## Interpretation of PCA Results

Say we already have the results from the last post. Before going into the minute tickers data, let’s take a look at how PCA works and why we need it.

PCA stands for Principle Components Analysis. It is one of the methods for reducing the dimensions in a dataset. It works by working out in which dimensions does the data vary most, and realigning the data along those axes, hence reducing the dimensions. This is easier to understand in a 3d-2d conversion. A wonderful article showing that is here.

Let’s look at the code from scikit learn.

```
from sklearn.decomposition import PCA
```

```
pca = PCA(n_components=3)
pca.fit(stocks_df)
```

```
PCA(copy=True, n_components=3, whiten=False)
```

```
print(pca.explained_variance_ratio_)
```

```
[ 0.63264413 0.1479355 0.06299594]
```

```
pca_df = pd.DataFrame.from_records(pca.transform(stocks_df))
```

## Interpretation

Now that we have a dataset transformed from the 496 stocks to around 3 Principle Components (PC), how do we interpret this in an intuitive manner?

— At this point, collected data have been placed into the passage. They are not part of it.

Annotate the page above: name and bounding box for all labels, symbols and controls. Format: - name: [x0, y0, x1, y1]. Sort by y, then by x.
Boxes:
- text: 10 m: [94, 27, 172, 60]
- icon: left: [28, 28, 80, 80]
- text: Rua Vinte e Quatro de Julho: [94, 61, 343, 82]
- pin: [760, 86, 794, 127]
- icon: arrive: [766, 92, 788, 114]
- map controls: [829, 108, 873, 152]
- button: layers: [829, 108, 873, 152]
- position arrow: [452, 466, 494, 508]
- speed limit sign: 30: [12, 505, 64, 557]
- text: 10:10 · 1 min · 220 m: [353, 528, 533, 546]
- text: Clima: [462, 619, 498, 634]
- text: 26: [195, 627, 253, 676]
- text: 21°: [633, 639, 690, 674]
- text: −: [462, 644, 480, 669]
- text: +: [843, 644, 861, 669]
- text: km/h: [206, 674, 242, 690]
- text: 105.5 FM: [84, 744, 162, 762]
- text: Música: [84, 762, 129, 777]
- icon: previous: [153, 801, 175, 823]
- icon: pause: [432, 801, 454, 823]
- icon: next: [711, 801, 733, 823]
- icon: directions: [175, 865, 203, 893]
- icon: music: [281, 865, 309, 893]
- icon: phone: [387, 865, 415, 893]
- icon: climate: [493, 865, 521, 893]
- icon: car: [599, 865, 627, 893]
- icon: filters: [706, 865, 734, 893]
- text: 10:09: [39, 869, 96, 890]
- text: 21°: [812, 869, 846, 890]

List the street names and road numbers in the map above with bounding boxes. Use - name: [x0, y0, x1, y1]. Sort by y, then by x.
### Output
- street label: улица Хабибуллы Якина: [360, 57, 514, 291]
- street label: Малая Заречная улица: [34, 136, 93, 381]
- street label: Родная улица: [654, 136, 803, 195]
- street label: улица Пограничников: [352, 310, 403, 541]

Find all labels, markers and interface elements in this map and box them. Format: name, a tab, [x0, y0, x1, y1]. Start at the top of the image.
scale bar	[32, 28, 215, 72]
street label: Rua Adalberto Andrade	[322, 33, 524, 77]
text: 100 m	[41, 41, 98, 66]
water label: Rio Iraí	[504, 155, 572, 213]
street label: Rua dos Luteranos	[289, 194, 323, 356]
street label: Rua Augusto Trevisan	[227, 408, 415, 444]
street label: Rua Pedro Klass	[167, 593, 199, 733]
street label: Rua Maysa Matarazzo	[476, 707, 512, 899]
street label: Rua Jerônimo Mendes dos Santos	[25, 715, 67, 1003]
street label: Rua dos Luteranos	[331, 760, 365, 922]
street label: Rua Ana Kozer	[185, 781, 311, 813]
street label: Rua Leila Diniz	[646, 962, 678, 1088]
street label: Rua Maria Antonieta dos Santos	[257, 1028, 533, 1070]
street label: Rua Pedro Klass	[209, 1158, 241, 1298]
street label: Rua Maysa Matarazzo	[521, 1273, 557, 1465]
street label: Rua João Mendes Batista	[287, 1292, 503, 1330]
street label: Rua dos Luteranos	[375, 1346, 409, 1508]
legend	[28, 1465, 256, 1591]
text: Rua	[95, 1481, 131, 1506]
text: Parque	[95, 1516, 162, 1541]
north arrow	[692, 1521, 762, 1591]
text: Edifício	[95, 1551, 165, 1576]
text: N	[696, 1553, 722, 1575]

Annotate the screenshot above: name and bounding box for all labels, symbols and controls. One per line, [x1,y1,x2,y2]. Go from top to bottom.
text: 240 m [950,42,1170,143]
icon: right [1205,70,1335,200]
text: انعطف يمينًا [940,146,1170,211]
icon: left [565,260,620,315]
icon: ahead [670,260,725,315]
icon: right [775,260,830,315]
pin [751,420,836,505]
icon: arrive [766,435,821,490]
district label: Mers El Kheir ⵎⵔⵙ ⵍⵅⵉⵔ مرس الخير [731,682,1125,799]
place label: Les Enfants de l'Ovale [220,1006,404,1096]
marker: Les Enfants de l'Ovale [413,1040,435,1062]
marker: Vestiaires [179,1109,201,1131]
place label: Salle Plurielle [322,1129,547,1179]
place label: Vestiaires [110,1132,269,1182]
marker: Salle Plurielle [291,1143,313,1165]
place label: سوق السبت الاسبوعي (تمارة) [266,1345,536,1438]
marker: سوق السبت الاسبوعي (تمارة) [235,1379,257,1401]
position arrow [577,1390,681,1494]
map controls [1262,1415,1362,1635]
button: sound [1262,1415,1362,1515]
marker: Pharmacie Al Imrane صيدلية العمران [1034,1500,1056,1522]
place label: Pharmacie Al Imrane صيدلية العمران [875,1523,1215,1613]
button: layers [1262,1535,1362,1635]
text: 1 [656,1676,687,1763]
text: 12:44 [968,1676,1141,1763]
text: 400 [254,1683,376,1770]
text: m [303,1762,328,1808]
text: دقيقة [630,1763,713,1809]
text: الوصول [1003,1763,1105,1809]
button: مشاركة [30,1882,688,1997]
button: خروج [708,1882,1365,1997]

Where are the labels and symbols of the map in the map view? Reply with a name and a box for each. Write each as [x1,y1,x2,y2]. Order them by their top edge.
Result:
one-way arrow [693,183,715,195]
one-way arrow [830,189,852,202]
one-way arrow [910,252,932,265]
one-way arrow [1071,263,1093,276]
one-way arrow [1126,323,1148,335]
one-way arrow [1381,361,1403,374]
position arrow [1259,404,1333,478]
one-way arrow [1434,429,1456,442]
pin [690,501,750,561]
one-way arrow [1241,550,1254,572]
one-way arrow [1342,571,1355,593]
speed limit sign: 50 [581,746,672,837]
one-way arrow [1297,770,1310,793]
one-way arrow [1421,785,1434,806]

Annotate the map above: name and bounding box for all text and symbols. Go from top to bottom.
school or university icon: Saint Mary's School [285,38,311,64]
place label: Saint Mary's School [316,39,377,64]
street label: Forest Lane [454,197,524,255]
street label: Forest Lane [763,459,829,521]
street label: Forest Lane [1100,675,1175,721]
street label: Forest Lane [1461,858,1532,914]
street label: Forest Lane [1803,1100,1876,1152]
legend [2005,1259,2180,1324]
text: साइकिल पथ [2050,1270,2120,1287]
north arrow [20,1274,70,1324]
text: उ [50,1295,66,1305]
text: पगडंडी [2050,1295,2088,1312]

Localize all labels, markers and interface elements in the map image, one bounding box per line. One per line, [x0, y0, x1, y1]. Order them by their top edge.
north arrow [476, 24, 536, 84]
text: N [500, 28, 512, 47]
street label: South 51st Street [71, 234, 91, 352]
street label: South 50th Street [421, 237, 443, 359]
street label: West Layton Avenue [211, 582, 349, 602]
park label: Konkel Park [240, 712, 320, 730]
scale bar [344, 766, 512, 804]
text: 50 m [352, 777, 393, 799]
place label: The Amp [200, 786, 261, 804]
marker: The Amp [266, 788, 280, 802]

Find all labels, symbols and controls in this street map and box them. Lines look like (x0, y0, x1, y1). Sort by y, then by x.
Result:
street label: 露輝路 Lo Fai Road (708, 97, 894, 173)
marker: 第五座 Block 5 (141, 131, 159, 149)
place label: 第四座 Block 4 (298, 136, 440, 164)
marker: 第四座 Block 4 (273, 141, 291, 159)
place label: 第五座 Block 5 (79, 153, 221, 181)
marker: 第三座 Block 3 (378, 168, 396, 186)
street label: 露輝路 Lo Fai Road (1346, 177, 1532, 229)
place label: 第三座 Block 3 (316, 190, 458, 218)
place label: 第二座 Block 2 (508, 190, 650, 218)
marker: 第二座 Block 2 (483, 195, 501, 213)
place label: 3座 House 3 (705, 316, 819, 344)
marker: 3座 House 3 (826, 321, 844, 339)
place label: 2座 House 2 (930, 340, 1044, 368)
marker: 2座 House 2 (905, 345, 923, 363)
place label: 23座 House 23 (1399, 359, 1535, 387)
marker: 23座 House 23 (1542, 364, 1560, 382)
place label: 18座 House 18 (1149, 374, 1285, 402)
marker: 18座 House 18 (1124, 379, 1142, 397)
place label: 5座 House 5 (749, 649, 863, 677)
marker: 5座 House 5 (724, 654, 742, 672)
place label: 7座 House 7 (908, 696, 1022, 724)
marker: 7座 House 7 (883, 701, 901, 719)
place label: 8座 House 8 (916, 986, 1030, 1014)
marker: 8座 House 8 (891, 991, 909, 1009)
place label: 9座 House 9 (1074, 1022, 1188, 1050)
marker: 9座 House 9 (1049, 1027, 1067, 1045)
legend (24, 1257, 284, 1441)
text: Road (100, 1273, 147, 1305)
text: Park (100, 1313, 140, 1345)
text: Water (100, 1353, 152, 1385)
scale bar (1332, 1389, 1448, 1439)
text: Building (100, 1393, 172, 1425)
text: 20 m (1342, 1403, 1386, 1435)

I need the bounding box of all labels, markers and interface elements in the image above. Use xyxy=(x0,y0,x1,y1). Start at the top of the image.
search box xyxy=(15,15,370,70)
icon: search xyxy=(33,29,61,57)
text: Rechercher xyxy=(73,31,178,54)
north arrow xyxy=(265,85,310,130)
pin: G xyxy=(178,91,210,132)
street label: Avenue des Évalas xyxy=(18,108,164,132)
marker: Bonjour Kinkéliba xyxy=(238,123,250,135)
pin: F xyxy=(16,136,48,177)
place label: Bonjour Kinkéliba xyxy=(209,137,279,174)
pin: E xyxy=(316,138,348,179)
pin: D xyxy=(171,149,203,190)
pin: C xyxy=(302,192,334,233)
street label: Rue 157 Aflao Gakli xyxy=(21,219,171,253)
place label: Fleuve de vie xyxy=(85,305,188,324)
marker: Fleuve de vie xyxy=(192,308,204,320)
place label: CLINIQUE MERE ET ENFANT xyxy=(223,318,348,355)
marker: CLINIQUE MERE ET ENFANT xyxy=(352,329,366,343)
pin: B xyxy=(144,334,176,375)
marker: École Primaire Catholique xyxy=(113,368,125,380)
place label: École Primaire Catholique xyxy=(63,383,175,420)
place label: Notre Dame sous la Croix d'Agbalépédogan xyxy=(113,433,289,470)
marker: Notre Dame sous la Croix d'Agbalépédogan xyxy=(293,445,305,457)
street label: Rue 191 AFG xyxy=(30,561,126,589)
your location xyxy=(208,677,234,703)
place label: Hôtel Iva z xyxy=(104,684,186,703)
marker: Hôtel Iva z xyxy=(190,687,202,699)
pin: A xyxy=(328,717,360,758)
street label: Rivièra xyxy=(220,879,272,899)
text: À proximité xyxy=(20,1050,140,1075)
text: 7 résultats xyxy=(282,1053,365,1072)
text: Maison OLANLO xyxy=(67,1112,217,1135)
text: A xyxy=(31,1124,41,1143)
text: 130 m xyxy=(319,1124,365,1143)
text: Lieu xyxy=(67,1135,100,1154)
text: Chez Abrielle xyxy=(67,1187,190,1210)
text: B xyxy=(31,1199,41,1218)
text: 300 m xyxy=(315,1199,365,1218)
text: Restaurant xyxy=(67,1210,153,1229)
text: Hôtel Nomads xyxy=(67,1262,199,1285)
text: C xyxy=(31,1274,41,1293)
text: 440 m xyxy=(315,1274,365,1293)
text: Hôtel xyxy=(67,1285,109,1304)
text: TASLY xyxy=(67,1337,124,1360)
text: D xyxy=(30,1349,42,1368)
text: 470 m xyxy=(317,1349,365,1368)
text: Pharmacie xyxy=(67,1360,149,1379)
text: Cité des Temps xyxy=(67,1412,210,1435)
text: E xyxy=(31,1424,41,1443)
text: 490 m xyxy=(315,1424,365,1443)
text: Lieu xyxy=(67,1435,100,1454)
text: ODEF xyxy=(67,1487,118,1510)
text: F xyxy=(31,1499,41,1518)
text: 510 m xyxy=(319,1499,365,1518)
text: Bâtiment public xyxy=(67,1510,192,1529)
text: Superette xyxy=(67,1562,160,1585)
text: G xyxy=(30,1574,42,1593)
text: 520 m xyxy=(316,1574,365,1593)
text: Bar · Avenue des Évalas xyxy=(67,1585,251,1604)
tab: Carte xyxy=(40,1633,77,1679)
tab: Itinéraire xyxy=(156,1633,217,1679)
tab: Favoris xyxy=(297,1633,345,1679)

One way is to look at how each of the transformed component varies with the original predictors.

For each of the PC, we do a correlation with the stocks in the initial DataFrame, and only choose those above a certain threshold.

```
cond = (pca_1_corr>0.8) | (pca_1_corr<-0.95)
pca_1_corr = stocks_df.corrwith(pca_df[0])
pca_1_corr[cond].sort_values()
```

```
HPQ -0.972750
HPE -0.972328
TXN -0.972032
XYL -0.967591
AMAT -0.966321
MCHP -0.965133
ITW -0.964074
DGX -0.960560
SPGI -0.957677
CXO -0.956798
IP -0.953548
YHOO -0.952876
MRK -0.952153
AJG -0.952129
XEC -0.952063
PXD -0.951325
LRCX -0.951040
EOG -0.951011
KR 0.815645
ENDP 0.817135
SRCL 0.834309
EQR 0.875035
PRGO 0.880227
FSLR 0.900458
dtype: float64
```

This shows us that for the first PC, a lot of components are captured. I had to choose a very high threshold to limit the results shown here, but it goes without saying that our initial PC does a great job at capturing the variance from the data. It also shows which stocks vary together. We will do this for the next two PCs as well.

```
cond = (pca_2_corr>0.8) | (pca_2_corr<-0.8)
pca_2_corr = stocks_df.corrwith(pca_df[1])
pca_2_corr[cond].sort_values()
```

```
UAL -0.839301
AAL -0.830186
DAL -0.802248
SPG 0.807069
HCN 0.807453
MCK 0.814307
CAG 0.814368
NLSN 0.827102
KIM 0.831171
FRT 0.841026
ICE 0.870310
YUM 0.870510
MNST 0.909921
dtype: float64
```

```
cond = (pca_3_corr>0.7) | (pca_3_corr<-0.5)
pca_3_corr = stocks_df.corrwith(pca_df[2])
pca_3_corr[cond].sort_values()
```

```
ILMN -0.533749
NWSA -0.512770
SYMC -0.511617
NWS -0.508223
HRL -0.505995
REGN -0.503926
BIIB -0.501072
GOOGL -0.500829
NRG 0.729854
DG 0.731487
FOXA 0.734103
COH 0.739231
FOX 0.759672
PEG 0.783842
CHRW 0.790536
DO 0.792061
FAST 0.804535
TROW 0.808688
CPB 0.843875
dtype: float64
```

This leads to a great deal of reduction in our dimensions, while keeping most of the information intact.

```
pca.explained_variance_ratio_.sum()
```

```
0.843575569520291
```

This shows that our 3 PCs capture 84.36% of the variance of the intial dataset of 496 dimensions.